Doesn’t matter, to git they are still binary files, which means it’ll check in each revision as an entirely new copy.
Comment on LPT Do it.
CCF_100@sh.itjust.works 5 months ago
docx files are actually zip archives with xml in them
MacNCheezus@lemmy.today 5 months ago
Zagorath@aussie.zone 5 months ago
Someone could probably build a tool which sits in between you and Git, which unzips the file before committing and after pulling, so Git sees the raw xml file, but you always see the zipped docx.
petersr@lemmy.world 5 months ago
Yeah, I made such a tool - and kept polishing edge cases until I gave up.
MacNCheezus@lemmy.today 5 months ago
I’m sure you could, but yes, it’s likely not worth the trouble.
refalo@programming.dev 5 months ago
a pre hook filter that beautifies and sanitizes the xml should fix that
uis@lemm.ee 5 months ago
JackbyDev@programming.dev 5 months ago
Which isn’t any different than keeping them as separate files space wise so what’s the problem?
(Other than Word having built-in versioning.)
MacNCheezus@lemmy.today 5 months ago
what’s the problem?
It’s basically just keeping a bunch of separate files but with extra steps.
JackbyDev@programming.dev 5 months ago
I would genuinely rather use git in such a scenario than not because there are plenty of other useful features over a bunch of files in a folder. Sure, obviously if the file is massive it is inconvenient, but that’s not a fair comparison because we’re comparing multiple copies “FINAL FINAL FOR REAL” in a folder anyways. There isn’t suddenly less size that way. It seems incredibly silly to describe it as “keeping files with extra steps” because people aren’t using git for space saving, they’re using it for version tracking. Everything git does is “keeping files with extra steps.”
uis@lemm.ee 5 months ago
I think you can write clean/smudge filter that will turn docx into tree(folder)
MacNCheezus@lemmy.today 5 months ago
You probably can but here’s why that’s still not gonna be all that effective.
uis@lemm.ee 5 months ago
Still better than having 30 copies of same document and forgetting which was the last one.

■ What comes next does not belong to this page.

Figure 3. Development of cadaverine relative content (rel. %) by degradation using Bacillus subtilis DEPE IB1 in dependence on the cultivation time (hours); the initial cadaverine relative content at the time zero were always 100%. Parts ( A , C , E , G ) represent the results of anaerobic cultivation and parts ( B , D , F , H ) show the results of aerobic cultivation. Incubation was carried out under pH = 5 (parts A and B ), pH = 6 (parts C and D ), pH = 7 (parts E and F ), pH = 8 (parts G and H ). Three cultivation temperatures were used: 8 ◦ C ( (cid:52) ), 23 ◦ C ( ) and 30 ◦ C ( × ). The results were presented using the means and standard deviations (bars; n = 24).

petersr@lemmy.world 5 months ago
Let me tell you something. I cannot tell you what company, but I have been tasked with putting Excel files in git “because they are just zip archives with xml” and it is just a disaster. Everytime you save the document it will save certain parts of the xml code in arbitrary ways (like each image is in a list and the order Og that list is random everytime), some metadata is re-written everytime like time of last modified and finally all the xml files are one single line. The git diffs are complete useless and noisy and just looking at the Excel file will cause git to consider it updated. So sure, you can use git to snapshot you Office documents… But just don’t.
lengau@midwest.social 5 months ago
If you are, like I once was, the poor fool who has to maintain a bunch of VBA macros… Extract them into files and source control those. Make a script to extract them and to put them back, and use git-lfs for the actual workbook if you need a template workbook.

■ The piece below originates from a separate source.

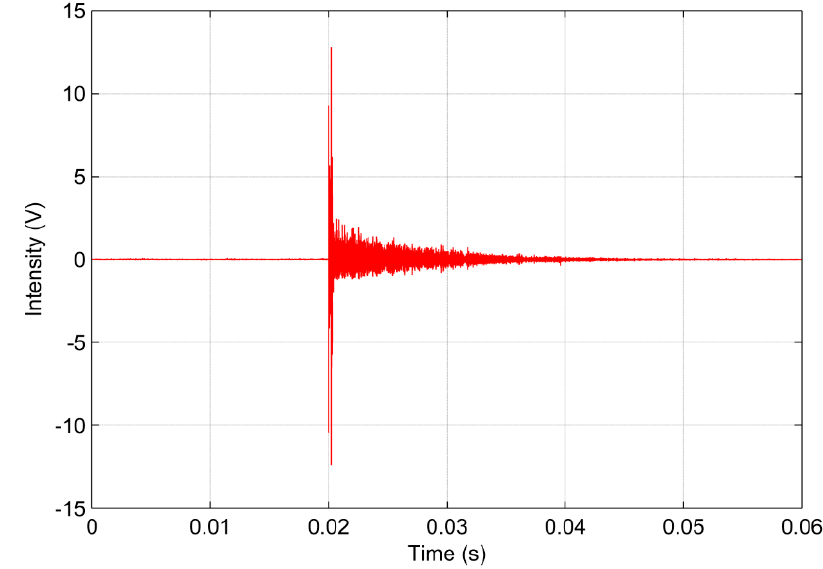
Figure 7. Partial discharge signal in the time domain obtained for the conventional AE sensor.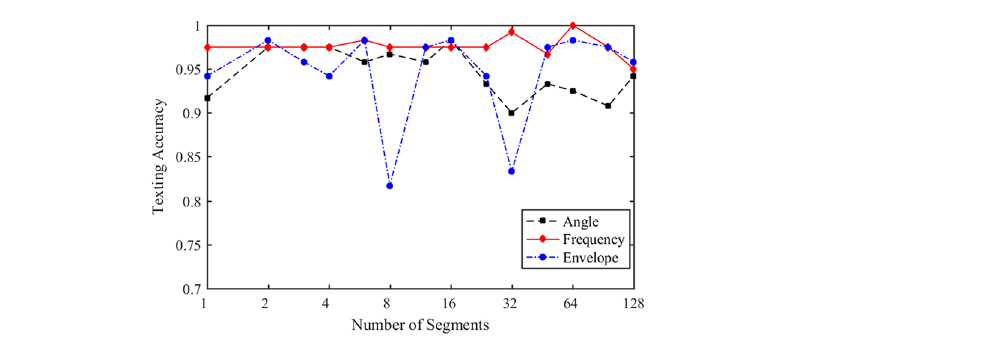
Figure 16. Effect of segment number on network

Now pardon me, I need to add this to the agenda for my next therapy.
petersr@lemmy.world 5 months ago
I will join that therapy session. This is pretty much what we did, except LFS, since it was “a requirement” to also track what they layouting of the Excel file was like.
And even extracting and inserting the code was not stable. Excel will arbitrarily change the casing of “.path” to “.Path” for no reason and add and remove whitespace between functions as it see fit. It was such a pain. We also had a hard time handling unicode strings for instance containing a degree sign. And the list goes on.

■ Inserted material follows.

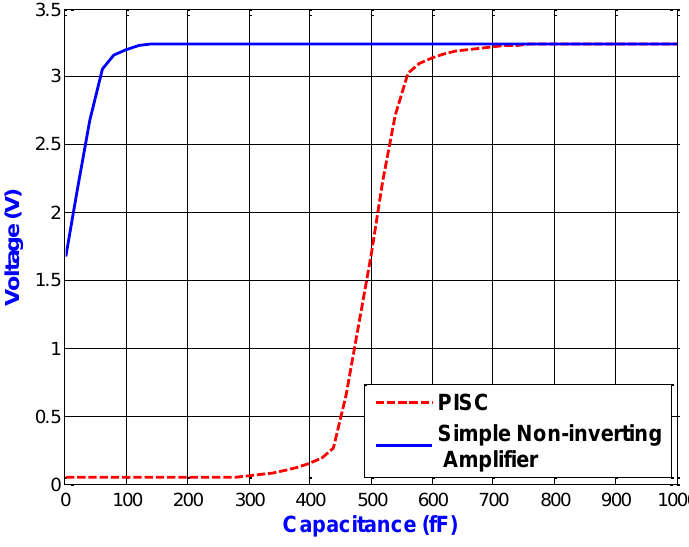
Figure 14. Enlarge picture of the PISC circuit of Figure 13 (460 fF–540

PlexSheep@infosec.pub 5 months ago
Perhaps M$ does that specifically to make it hard to work with their formats? That way, tools like libre office stay not 100% compatible, preserving their market share.
oce@jlai.lu 5 months ago
Just fork git to handle zipping, formatting and ignoring metadata! Or just put your office document in the cloud and use the basic versioning it provides.